読書の森

猫のデモンストレーション その3



彼と私の間に気まずい空気が流れた。
その時である。
ふすまがスウッと開いて、飼っている猫の親子が入ってきた。

家の猫は、隙間から手を入れてふすまを開ける事が出来るのだ。

母猫はスリムな身体を立てる様にして、子猫は母親の真似をして、ぐるっと彼の周りを回った。

明らかな嫌がらせだと感じた。

「帰るよ!」
彼は立ち上がった。

オロオロと見送る私と嬉しそうな猫たち。
信じられない事だが、私はその猫が可愛いのである。



その後、自分の年も全て打ち明ける手紙を送るなどあがいたが、結局彼の心が戻る事など無かった。

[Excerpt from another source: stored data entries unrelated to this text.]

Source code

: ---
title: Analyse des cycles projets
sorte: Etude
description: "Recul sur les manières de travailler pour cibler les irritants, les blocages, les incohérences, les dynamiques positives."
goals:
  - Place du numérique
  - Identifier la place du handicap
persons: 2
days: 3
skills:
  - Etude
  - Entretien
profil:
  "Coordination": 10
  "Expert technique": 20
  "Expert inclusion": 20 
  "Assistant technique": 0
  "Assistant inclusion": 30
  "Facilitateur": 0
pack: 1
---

行動力のある誠実な「いい人」だったという思いだけが残る。
私との交際はさぞかし嫌な思い出だったろうと、後悔する。

それよりも、あの嫌がらせの犯人の猫はずいぶんと長生きしてくれた。
彼女に向かって「イイコチャン、美人ね」と私はいつも言っていた。
それが効いたのか?

猫は嫉妬深い生き物で利口な猫はオカルト的な事をする。
人より予見が早いのだ。


ただ、もし万一好きな人と一緒になれそうな時、私は猫を飼わない。
情が猫の方に行っちゃうから。

これは縁の無い事の言い訳だろうか。

読んでいただき心から感謝いたします。